Les administratrices de la liste « Dis son nom », qui recense en ligne depuis juillet 2020 l’identité de présumés agresseurs, ne pourront conserver l’anonymat, a tranché la Cour supérieure du Québec.

Jean-François Marquis poursuit au civil les deux créatrices de la page « Dis son nom ». Son nom se trouve sur cette liste, qui compte environ 1500 présumés agresseurs.

Il leur reproche notamment qu’aucune démarche n’ait été effectuée pour obtenir sa version des faits. Il réclame aux créatrices de la page 50 000 $ en dommages et exige que leur identité soit dévoilée dans le cadre du procès.

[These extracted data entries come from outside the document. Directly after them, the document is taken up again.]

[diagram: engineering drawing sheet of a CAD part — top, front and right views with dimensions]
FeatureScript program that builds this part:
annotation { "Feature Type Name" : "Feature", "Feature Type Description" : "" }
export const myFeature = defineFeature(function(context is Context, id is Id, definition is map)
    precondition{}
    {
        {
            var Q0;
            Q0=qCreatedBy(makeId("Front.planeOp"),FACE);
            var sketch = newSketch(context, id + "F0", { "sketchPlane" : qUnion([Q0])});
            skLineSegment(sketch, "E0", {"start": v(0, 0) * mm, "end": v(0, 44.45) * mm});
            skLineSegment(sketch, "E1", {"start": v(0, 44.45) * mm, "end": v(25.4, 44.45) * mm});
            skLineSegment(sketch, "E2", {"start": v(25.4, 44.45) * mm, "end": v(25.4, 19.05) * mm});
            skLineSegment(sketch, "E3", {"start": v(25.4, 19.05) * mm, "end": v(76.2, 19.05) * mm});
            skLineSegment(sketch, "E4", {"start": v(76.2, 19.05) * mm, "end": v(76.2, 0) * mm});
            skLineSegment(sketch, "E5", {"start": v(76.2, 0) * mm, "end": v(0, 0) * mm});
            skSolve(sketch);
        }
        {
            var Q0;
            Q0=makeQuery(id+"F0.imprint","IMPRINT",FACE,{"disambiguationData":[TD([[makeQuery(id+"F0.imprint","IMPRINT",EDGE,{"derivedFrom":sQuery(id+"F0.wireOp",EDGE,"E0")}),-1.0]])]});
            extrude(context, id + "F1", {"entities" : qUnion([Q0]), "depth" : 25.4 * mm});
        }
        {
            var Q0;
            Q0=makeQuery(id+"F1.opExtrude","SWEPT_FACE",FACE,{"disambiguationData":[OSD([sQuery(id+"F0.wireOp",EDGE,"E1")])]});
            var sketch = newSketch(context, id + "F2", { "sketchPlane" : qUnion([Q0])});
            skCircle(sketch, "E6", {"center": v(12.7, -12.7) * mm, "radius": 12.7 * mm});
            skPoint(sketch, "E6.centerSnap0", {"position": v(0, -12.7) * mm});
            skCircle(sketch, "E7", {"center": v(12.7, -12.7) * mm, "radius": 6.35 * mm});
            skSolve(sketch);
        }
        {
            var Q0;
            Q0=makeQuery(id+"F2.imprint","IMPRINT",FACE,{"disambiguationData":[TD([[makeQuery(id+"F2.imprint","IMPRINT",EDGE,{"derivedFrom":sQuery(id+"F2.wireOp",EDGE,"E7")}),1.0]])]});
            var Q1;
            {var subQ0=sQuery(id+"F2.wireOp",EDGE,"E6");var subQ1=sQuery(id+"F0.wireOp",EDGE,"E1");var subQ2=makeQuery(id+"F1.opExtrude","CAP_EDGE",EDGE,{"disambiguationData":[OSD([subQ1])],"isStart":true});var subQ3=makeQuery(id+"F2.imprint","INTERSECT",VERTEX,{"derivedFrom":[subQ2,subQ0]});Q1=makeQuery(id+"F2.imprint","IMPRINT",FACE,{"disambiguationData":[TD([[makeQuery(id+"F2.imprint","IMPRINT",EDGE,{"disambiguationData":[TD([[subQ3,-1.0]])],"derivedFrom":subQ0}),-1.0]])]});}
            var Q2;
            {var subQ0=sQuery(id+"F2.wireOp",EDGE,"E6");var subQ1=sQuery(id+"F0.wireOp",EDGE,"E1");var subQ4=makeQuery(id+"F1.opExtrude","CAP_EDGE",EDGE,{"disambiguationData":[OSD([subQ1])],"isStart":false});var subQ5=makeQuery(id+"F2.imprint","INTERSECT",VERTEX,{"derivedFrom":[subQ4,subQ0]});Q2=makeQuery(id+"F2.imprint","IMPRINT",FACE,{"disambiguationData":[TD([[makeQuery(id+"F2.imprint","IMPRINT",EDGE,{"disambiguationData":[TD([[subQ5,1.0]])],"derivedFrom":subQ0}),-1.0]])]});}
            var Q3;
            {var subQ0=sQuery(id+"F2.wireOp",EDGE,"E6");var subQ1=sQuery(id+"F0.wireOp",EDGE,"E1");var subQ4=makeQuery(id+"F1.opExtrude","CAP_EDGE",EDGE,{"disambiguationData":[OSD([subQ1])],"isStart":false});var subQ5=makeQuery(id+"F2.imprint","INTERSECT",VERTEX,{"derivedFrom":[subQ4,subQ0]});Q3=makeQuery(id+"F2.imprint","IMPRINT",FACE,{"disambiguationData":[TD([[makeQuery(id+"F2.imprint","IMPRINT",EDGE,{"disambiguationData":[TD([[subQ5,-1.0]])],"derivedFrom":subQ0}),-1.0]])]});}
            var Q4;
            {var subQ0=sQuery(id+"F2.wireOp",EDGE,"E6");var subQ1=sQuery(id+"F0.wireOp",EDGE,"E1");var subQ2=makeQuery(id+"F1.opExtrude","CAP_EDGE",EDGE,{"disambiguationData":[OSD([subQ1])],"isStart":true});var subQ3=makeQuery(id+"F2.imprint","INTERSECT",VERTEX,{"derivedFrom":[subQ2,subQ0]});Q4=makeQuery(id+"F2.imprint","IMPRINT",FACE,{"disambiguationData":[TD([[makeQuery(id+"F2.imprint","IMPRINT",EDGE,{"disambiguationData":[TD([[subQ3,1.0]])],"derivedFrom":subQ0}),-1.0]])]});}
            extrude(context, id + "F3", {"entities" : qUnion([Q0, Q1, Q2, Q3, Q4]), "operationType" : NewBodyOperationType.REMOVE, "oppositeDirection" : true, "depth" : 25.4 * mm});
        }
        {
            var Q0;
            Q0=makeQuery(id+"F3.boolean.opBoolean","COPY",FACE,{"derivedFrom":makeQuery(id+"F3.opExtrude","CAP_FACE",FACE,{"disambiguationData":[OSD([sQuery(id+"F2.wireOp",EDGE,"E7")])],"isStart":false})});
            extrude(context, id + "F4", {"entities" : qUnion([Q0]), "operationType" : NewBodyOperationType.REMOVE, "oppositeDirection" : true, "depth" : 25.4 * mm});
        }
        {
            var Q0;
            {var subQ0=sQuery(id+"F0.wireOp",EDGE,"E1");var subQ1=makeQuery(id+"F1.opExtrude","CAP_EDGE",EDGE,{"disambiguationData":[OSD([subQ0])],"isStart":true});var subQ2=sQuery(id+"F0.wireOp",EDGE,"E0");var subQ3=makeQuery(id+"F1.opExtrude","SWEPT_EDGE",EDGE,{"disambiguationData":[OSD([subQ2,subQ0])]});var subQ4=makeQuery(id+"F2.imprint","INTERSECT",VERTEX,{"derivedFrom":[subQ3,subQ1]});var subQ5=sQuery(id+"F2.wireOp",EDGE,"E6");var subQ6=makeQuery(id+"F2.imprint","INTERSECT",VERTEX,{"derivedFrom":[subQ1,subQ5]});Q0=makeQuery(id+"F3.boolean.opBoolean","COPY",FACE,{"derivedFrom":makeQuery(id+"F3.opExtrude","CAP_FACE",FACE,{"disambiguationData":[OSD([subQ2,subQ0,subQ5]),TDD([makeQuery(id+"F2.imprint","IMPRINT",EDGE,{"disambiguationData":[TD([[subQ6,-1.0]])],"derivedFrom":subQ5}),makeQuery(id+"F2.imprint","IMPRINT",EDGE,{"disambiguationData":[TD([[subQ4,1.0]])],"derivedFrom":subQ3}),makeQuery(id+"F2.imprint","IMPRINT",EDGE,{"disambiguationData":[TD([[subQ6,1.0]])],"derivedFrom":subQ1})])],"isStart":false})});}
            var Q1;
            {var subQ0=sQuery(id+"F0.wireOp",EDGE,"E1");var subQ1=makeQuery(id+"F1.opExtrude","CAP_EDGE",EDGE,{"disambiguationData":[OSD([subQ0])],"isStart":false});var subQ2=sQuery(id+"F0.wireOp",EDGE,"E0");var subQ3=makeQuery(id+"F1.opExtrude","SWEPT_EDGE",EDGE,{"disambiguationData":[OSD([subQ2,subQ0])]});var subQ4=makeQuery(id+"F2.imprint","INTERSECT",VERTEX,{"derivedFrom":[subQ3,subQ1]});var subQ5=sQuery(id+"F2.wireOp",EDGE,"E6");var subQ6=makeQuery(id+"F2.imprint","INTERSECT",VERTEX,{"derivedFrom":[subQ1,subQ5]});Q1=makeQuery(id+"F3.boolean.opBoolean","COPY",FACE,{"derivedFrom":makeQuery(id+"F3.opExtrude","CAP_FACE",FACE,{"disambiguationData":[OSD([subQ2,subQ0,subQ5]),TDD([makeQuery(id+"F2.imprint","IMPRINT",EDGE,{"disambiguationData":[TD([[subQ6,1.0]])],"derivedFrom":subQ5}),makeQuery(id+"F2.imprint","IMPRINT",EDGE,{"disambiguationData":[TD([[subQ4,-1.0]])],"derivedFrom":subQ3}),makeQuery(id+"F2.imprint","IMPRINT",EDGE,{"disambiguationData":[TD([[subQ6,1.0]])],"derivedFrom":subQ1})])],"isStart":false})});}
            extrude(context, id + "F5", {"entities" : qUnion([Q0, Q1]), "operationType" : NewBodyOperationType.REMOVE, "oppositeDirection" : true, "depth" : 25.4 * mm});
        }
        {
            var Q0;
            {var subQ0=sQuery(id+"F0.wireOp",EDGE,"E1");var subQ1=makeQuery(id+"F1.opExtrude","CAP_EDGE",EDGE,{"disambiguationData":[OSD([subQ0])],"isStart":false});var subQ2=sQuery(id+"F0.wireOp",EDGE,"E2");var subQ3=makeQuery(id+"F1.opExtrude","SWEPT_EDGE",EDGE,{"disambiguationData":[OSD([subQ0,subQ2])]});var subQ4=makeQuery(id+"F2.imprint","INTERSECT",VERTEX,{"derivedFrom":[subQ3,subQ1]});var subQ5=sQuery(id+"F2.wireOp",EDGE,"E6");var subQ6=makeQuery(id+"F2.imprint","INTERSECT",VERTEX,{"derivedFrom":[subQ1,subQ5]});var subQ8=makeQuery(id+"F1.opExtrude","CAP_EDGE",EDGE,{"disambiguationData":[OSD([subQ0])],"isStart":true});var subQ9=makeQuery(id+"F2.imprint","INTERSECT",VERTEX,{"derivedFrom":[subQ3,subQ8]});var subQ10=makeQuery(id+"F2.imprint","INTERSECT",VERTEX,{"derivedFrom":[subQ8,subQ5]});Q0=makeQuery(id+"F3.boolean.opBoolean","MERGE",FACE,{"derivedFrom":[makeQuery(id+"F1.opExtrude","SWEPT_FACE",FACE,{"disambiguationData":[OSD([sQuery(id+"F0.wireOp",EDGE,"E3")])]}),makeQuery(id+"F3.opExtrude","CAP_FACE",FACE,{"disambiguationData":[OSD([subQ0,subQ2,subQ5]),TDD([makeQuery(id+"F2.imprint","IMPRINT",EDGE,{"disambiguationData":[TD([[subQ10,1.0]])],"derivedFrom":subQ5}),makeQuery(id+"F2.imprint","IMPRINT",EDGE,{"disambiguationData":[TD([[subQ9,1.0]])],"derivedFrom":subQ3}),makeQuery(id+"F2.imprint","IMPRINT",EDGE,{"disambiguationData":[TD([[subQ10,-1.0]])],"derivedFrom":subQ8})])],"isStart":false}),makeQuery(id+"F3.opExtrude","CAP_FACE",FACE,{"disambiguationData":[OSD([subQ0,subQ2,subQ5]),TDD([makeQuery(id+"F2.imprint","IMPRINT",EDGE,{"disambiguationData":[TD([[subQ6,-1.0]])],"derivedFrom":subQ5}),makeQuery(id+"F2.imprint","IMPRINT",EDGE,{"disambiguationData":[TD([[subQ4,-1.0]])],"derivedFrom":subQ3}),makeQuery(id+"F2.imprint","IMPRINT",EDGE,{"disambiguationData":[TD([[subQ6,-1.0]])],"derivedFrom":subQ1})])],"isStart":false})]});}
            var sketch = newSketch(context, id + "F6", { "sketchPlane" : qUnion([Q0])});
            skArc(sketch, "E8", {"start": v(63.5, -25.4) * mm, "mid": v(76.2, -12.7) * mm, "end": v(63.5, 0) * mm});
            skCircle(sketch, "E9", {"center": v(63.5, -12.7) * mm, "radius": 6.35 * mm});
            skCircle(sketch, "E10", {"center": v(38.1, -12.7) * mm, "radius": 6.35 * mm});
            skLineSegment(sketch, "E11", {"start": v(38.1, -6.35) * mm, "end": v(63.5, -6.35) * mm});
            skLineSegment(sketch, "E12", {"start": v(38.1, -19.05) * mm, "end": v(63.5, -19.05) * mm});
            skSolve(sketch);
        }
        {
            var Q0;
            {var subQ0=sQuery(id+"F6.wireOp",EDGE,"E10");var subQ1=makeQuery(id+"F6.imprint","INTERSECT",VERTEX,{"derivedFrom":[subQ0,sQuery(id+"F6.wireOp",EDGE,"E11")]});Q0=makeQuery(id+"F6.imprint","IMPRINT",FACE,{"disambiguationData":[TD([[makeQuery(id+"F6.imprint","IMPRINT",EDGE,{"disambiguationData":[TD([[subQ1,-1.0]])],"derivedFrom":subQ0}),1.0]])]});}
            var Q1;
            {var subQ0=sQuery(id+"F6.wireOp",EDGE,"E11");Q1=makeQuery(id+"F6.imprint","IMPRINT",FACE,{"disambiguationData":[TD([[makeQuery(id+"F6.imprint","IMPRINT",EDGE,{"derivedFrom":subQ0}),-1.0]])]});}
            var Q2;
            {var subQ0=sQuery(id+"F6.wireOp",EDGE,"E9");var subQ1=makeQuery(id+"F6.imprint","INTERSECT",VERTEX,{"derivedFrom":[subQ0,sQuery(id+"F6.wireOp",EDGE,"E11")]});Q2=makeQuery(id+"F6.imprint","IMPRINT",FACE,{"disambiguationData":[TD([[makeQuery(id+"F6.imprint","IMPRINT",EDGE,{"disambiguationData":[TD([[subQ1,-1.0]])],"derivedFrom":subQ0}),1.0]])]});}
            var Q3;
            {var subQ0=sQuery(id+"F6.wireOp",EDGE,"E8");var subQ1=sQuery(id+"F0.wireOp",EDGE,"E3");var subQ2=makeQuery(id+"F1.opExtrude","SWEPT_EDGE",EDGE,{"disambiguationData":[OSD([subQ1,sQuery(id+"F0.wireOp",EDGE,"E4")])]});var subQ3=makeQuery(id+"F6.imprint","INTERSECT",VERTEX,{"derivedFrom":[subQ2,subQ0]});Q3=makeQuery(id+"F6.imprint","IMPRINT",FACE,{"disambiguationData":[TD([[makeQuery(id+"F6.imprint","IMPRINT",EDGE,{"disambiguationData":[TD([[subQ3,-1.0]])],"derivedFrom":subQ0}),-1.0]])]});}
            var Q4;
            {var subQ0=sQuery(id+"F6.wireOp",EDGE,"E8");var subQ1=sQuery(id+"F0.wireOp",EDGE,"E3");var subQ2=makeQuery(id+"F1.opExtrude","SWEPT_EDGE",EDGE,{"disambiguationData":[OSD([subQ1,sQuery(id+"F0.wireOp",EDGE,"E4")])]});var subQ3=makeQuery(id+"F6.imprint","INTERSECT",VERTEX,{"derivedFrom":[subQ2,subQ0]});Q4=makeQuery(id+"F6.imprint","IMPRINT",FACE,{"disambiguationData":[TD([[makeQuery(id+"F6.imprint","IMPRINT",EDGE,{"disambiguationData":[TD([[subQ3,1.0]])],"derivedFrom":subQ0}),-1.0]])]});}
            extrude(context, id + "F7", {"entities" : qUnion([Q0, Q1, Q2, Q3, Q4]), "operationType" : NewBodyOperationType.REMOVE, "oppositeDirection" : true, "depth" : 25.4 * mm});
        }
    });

L’ancienne illustratrice judiciaire Delphine Bergeron est l’une des deux femmes derrière la liste. Elle a volontairement dévoilé son identité en septembre 2020 dans le cadre d’une entrevue au journal Le Devoir.

La seconde administratrice ne veut toutefois pas être connue. Elle avait jusqu’à maintenant obtenu le droit de conserver son anonymat, et les documents de cour la présentaient sous les initiales AA.

Les deux femmes ont été victimes d’agression sexuelle, a indiqué la défense. La liste « Dis son nom » était une façon pour AA d’aider d’autres victimes à dénoncer leurs agressions et à entamer un processus de guérison. M. Marquis ne conteste pas qu’AA ait été victime d’agression sexuelle.

AA affirme qu’elle connaît les stigmates liés au statut de victime d’agression sexuelle, qu’elle entame son processus de guérison et qu’elle ne se sent pas assez forte en ce moment pour agir de manière publique.

Le fait que AA soit elle-même victime d’agression sexuelle lui donne-t-il un droit automatique à l’anonymat ? Non, a statué la Cour supérieure. « Les défenderesses n’ont pas démontré que leurs communications avec les victimes, de même que l’identité de ces dernières, sont protégées par un privilège quelconque », a indiqué la juge Katheryne Desfossés.

Remise des dénonciations

Les créatrices de la page devront aussi remettre à M. Marquis le contenu de toutes les dénonciations reçues par « Dis son nom ». Elles devront également lui communiquer l’identité et les échanges avec la ou les personnes qui se disent victimes de M. Marquis.

« Considérant que les défenderesses entendent spécifiquement démontrer la véracité des reproches formulés par la ou les victimes alléguées de monsieur Marquis, il est évident que ce dernier doit savoir qui lui reproche quel geste. Lui refuser cette information équivaudrait à le priver de son droit de répondre à la défense », a soutenu la juge.